Since the 1990s, economic growth has come to dominate political thinking across the developing world, India included. In this environment, Trump’s tariff bilateralism and the EU’s retreat leaves India (and other countries) navigating a delicate balance between economic opportunity and political prudence within a democratic framework. India’s own growth, driven largely by an IT sector deeply tied to the US, makes it particularly sensitive to shifts in Washington’s policies. On the other hand, Russia, once a major political player, is now only a marginal economic actor. The recent show of pro-Russia actions by India addresses the politics but not the economics. That is no longer sufficient.

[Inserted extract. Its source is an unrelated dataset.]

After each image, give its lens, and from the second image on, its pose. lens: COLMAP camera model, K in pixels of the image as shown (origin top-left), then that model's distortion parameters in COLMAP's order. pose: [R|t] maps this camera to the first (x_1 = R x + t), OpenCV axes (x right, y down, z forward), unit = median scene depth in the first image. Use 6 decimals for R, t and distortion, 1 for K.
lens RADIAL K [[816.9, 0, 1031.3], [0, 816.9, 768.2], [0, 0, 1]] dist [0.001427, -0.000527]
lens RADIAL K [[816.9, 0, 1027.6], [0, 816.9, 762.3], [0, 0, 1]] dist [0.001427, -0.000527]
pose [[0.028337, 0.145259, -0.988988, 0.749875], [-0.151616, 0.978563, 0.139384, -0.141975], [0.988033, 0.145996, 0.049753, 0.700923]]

The hope for a renewed global equilibrium — one resembling the old Cold War stability — thus lies, paradoxically, within the United States itself. As I noted in an earlier article (‘A double-edged tariff’, IE, September 8), the US is probably hurting more from Trump’s actions than the rest of the world but the solution is expected to emerge from the internal democratic process. With a clearly diminished EU, an economically weak Russia and a floundering China, we are sadly back to a unipolar world. But 2028 is not too far away if US institutions hold strong.